> SUPPLIED RECORDS
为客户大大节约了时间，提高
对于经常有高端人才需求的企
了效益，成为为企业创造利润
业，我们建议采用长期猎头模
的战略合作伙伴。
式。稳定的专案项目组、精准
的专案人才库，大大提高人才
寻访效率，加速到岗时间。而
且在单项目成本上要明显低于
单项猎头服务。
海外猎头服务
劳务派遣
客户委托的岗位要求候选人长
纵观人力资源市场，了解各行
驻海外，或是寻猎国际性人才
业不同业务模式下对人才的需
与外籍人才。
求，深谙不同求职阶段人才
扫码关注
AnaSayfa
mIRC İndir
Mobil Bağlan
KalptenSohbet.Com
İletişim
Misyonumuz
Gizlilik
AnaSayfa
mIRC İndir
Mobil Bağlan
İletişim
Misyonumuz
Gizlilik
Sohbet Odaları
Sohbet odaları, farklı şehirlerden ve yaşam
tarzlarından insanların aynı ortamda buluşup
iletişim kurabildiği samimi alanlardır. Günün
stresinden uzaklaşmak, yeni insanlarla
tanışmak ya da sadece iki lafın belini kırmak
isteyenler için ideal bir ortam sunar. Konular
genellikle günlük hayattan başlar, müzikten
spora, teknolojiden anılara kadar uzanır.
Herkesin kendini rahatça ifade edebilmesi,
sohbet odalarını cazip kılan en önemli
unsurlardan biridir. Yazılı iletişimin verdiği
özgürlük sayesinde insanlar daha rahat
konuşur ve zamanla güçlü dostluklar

> PROBLEM STATEMENT
Your response needs to restate the lines above exactly.

> EXERCISE RESULT
为客户大大节约了时间，提高
对于经常有高端人才需求的企
了效益，成为为企业创造利润
业，我们建议采用长期猎头模
的战略合作伙伴。
式。稳定的专案项目组、精准
的专案人才库，大大提高人才
寻访效率，加速到岗时间。而
且在单项目成本上要明显低于
单项猎头服务。
海外猎头服务
劳务派遣
客户委托的岗位要求候选人长
纵观人力资源市场，了解各行
驻海外，或是寻猎国际性人才
业不同业务模式下对人才的需
与外籍人才。
求，深谙不同求职阶段人才
扫码关注
AnaSayfa
mIRC İndir
Mobil Bağlan
KalptenSohbet.Com
İletişim
Misyonumuz
Gizlilik
AnaSayfa
mIRC İndir
Mobil Bağlan
İletişim
Misyonumuz
Gizlilik
Sohbet Odaları
Sohbet odaları, farklı şehirlerden ve yaşam
tarzlarından insanların aynı ortamda buluşup
iletişim kurabildiği samimi alanlardır. Günün
stresinden uzaklaşmak, yeni insanlarla
tanışmak ya da sadece iki lafın belini kırmak
isteyenler için ideal bir ortam sunar. Konular
genellikle günlük hayattan başlar, müzikten
spora, teknolojiden anılara kadar uzanır.
Herkesin kendini rahatça ifade edebilmesi,
sohbet odalarını cazip kılan en önemli
unsurlardan biridir. Yazılı iletişimin verdiği
özgürlük sayesinde insanlar daha rahat
konuşur ve zamanla güçlü dostluklar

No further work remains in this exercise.